Für Hildegard Wagner ist der Rosengarten wie ein zweites Wohnzimmer. Gerne führt sie Schulklassen durch die Anlagen. Edelgard Hartmann zählte 18 Jahre lang zum Pflegeteam. In all den Jahren habe es immer ein gutes Miteinander gegeben, sagt Hartmann. Das Erfolgsgeheimnis sieht sie in den lockeren Vorgaben: Ob an den Hochbeeten, im Rosengarten, im Fabelhaften Garten oder im Montluel-Garten – jeder bringt die Zeit ein, die er hat. Keiner muss sich festlegen. Ein Glücksfall sei gewesen, dass der nun pensionierte Dieter Krautter vom städtischen Grünflächenamt immer ein offenes Ohr hatte, wenn etwas gebraucht wurde. Heimische Gärtnereien hätten immer wieder Pflanzen gespendet, berichtet Hartmann. Ein Team sorgt dafür, dass die öffentlichen Toiletten jeden Tag geöffnet und geschlossen werden. Selbst mit 91 Jahren lässt sich Pia Balle dafür einspannen. Sie ist die gute Fee, die auf dem Spielplatz nach dem Rechten schaut, Müll einsammelt und mal Leute anspricht, wenn diese achtlos Abfälle wegwerfen.
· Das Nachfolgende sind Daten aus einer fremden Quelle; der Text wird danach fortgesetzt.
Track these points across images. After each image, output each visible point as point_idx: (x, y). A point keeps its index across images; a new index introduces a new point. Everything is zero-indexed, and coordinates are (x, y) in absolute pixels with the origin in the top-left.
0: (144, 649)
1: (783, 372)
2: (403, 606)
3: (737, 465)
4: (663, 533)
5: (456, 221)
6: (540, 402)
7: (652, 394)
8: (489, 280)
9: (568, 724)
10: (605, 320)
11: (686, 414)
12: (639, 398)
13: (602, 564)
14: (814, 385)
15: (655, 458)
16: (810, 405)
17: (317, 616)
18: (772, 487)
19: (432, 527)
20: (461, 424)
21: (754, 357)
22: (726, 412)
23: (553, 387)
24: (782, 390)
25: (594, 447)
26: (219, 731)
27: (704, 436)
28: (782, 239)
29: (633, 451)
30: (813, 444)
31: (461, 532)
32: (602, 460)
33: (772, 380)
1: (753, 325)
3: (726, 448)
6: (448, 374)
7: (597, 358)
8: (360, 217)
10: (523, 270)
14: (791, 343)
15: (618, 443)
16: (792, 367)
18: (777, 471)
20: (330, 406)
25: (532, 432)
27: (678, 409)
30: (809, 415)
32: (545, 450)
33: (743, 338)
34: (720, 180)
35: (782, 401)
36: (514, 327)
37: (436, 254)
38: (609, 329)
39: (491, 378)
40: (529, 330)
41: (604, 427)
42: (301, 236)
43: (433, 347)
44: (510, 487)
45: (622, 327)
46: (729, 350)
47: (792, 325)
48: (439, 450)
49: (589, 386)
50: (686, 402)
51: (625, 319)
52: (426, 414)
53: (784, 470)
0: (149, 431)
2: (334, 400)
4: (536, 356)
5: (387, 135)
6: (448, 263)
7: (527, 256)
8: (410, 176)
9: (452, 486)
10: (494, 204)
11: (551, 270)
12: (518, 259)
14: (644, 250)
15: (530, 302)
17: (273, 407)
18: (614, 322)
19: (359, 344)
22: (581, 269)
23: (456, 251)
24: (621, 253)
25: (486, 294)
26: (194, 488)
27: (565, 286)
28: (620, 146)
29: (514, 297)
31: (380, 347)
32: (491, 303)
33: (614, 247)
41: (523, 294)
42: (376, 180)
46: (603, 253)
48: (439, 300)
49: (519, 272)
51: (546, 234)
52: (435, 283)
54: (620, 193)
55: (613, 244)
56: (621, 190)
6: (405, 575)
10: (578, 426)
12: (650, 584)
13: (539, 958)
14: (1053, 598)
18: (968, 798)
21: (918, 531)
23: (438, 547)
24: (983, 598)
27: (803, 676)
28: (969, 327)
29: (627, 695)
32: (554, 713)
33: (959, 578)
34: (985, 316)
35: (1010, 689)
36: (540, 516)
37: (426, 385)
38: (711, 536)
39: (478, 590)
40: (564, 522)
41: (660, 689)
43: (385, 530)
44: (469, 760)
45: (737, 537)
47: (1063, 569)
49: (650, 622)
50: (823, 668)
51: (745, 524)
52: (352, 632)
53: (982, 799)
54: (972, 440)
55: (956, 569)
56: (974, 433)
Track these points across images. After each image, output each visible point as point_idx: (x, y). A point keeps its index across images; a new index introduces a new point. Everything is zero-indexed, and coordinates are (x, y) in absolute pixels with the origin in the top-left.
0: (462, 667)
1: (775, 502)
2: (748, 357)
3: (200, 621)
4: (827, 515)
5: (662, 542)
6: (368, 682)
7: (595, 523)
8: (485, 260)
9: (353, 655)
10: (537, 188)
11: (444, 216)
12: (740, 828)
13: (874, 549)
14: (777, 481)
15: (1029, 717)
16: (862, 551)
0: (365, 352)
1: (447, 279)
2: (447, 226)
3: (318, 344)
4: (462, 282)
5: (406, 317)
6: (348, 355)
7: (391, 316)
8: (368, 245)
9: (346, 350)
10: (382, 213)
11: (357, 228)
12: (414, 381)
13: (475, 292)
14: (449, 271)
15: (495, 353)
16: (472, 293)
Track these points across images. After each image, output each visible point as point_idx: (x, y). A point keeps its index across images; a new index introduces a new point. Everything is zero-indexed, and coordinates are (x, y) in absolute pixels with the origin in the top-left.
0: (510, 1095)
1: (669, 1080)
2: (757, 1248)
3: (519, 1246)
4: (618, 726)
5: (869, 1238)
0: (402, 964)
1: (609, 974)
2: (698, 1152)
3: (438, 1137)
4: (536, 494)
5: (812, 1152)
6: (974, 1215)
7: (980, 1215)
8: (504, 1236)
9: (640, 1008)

In der Stadtverwaltung ist man dankbar über die vielen langjährigen Ehrenamtlichen. Auf diese Weise wird das Grünflächenamt entlastet. Aber man registriert, dass weniger Menschen bereit sind, einen Teil der Freizeit fürs Allgemeinwohl zu opfern. „Uns brechen leider immer mehr Leute weg“, bedauert der Erste Bürgermeister, Rainer Lechner. Mit Veranstaltungen wie dem Gartenmarkt versuche man, neue Akteure für die Aufgaben zu begeistern. Wenn alles nicht hilft, sieht sich die Stadt laut Lechner gezwungen, aus den Bürgergärten pflegeleichte Wiesen zu machen.